--- Requirements ---
Copy every line of the records below without any changes.

--- Dataset records ---
□ □ □ □

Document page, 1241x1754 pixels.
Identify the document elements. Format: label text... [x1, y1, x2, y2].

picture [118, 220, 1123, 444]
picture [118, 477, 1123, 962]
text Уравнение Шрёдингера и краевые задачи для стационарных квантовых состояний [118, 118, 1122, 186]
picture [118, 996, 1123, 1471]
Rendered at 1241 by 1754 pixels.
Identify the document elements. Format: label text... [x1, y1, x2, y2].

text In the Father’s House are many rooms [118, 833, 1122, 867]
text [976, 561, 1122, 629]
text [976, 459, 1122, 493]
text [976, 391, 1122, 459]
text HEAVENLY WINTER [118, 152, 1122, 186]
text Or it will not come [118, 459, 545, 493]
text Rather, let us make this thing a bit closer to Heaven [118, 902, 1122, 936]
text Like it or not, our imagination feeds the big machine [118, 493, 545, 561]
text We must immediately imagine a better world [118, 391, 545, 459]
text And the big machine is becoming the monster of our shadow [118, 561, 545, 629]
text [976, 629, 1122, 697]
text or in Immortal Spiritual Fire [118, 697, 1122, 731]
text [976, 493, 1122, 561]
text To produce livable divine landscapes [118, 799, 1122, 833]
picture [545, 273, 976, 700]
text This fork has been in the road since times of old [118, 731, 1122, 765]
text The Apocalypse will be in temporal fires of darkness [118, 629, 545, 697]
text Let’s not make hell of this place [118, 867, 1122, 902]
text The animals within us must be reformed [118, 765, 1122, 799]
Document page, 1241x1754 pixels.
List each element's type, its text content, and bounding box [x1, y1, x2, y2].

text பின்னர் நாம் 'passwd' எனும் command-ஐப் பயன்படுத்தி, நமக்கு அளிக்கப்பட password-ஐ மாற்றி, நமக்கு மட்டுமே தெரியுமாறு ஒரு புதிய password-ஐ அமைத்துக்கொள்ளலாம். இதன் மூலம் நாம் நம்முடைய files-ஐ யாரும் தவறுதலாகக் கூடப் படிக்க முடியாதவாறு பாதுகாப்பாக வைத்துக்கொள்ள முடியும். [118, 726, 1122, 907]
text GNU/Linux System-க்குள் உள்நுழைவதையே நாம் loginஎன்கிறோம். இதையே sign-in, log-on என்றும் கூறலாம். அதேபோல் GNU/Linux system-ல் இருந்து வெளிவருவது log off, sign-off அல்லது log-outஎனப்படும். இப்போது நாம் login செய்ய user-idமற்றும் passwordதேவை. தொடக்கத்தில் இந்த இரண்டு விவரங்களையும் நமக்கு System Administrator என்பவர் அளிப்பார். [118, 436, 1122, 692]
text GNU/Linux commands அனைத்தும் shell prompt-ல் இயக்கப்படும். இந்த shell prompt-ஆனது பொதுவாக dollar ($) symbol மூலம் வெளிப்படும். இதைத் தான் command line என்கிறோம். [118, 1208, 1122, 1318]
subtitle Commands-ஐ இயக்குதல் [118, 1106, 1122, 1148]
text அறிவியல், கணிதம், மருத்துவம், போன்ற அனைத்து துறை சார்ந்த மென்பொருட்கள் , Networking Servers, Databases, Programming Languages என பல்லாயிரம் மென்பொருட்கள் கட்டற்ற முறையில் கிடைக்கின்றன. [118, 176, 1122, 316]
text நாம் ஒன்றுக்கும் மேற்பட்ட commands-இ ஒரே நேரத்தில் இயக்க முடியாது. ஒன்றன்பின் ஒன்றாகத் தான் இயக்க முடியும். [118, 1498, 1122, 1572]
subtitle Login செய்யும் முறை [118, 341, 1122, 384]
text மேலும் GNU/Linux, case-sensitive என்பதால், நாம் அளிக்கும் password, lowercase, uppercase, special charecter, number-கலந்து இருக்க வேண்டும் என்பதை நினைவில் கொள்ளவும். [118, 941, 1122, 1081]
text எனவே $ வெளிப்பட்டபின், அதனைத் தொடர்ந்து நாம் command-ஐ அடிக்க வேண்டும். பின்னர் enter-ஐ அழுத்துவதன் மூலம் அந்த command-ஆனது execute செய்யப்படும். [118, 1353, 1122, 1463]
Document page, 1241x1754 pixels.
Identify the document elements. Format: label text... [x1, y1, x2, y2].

□ □ □ □

--- Final answer ---
Document page, 1241x1754 pixels.
Identify the document elements. Format: label text... [x1, y1, x2, y2].

picture [118, 220, 1123, 444]
picture [118, 477, 1123, 962]
text Уравнение Шрёдингера и краевые задачи для стационарных квантовых состояний [118, 118, 1122, 186]
picture [118, 996, 1123, 1471]
Rendered at 1241 by 1754 pixels.
Identify the document elements. Format: label text... [x1, y1, x2, y2].

text In the Father’s House are many rooms [118, 833, 1122, 867]
text [976, 561, 1122, 629]
text [976, 459, 1122, 493]
text [976, 391, 1122, 459]
text HEAVENLY WINTER [118, 152, 1122, 186]
text Or it will not come [118, 459, 545, 493]
text Rather, let us make this thing a bit closer to Heaven [118, 902, 1122, 936]
text Like it or not, our imagination feeds the big machine [118, 493, 545, 561]
text We must immediately imagine a better world [118, 391, 545, 459]
text And the big machine is becoming the monster of our shadow [118, 561, 545, 629]
text [976, 629, 1122, 697]
text or in Immortal Spiritual Fire [118, 697, 1122, 731]
text [976, 493, 1122, 561]
text To produce livable divine landscapes [118, 799, 1122, 833]
picture [545, 273, 976, 700]
text This fork has been in the road since times of old [118, 731, 1122, 765]
text The Apocalypse will be in temporal fires of darkness [118, 629, 545, 697]
text Let’s not make hell of this place [118, 867, 1122, 902]
text The animals within us must be reformed [118, 765, 1122, 799]
Document page, 1241x1754 pixels.
List each element's type, its text content, and bounding box [x1, y1, x2, y2].

text பின்னர் நாம் 'passwd' எனும் command-ஐப் பயன்படுத்தி, நமக்கு அளிக்கப்பட password-ஐ மாற்றி, நமக்கு மட்டுமே தெரியுமாறு ஒரு புதிய password-ஐ அமைத்துக்கொள்ளலாம். இதன் மூலம் நாம் நம்முடைய files-ஐ யாரும் தவறுதலாகக் கூடப் படிக்க முடியாதவாறு பாதுகாப்பாக வைத்துக்கொள்ள முடியும். [118, 726, 1122, 907]
text GNU/Linux System-க்குள் உள்நுழைவதையே நாம் loginஎன்கிறோம். இதையே sign-in, log-on என்றும் கூறலாம். அதேபோல் GNU/Linux system-ல் இருந்து வெளிவருவது log off, sign-off அல்லது log-outஎனப்படும். இப்போது நாம் login செய்ய user-idமற்றும் passwordதேவை. தொடக்கத்தில் இந்த இரண்டு விவரங்களையும் நமக்கு System Administrator என்பவர் அளிப்பார். [118, 436, 1122, 692]
text GNU/Linux commands அனைத்தும் shell prompt-ல் இயக்கப்படும். இந்த shell prompt-ஆனது பொதுவாக dollar ($) symbol மூலம் வெளிப்படும். இதைத் தான் command line என்கிறோம். [118, 1208, 1122, 1318]
subtitle Commands-ஐ இயக்குதல் [118, 1106, 1122, 1148]
text அறிவியல், கணிதம், மருத்துவம், போன்ற அனைத்து துறை சார்ந்த மென்பொருட்கள் , Networking Servers, Databases, Programming Languages என பல்லாயிரம் மென்பொருட்கள் கட்டற்ற முறையில் கிடைக்கின்றன. [118, 176, 1122, 316]
text நாம் ஒன்றுக்கும் மேற்பட்ட commands-இ ஒரே நேரத்தில் இயக்க முடியாது. ஒன்றன்பின் ஒன்றாகத் தான் இயக்க முடியும். [118, 1498, 1122, 1572]
subtitle Login செய்யும் முறை [118, 341, 1122, 384]
text மேலும் GNU/Linux, case-sensitive என்பதால், நாம் அளிக்கும் password, lowercase, uppercase, special charecter, number-கலந்து இருக்க வேண்டும் என்பதை நினைவில் கொள்ளவும். [118, 941, 1122, 1081]
text எனவே $ வெளிப்பட்டபின், அதனைத் தொடர்ந்து நாம் command-ஐ அடிக்க வேண்டும். பின்னர் enter-ஐ அழுத்துவதன் மூலம் அந்த command-ஆனது execute செய்யப்படும். [118, 1353, 1122, 1463]
Document page, 1241x1754 pixels.
Identify the document elements. Format: label text... [x1, y1, x2, y2].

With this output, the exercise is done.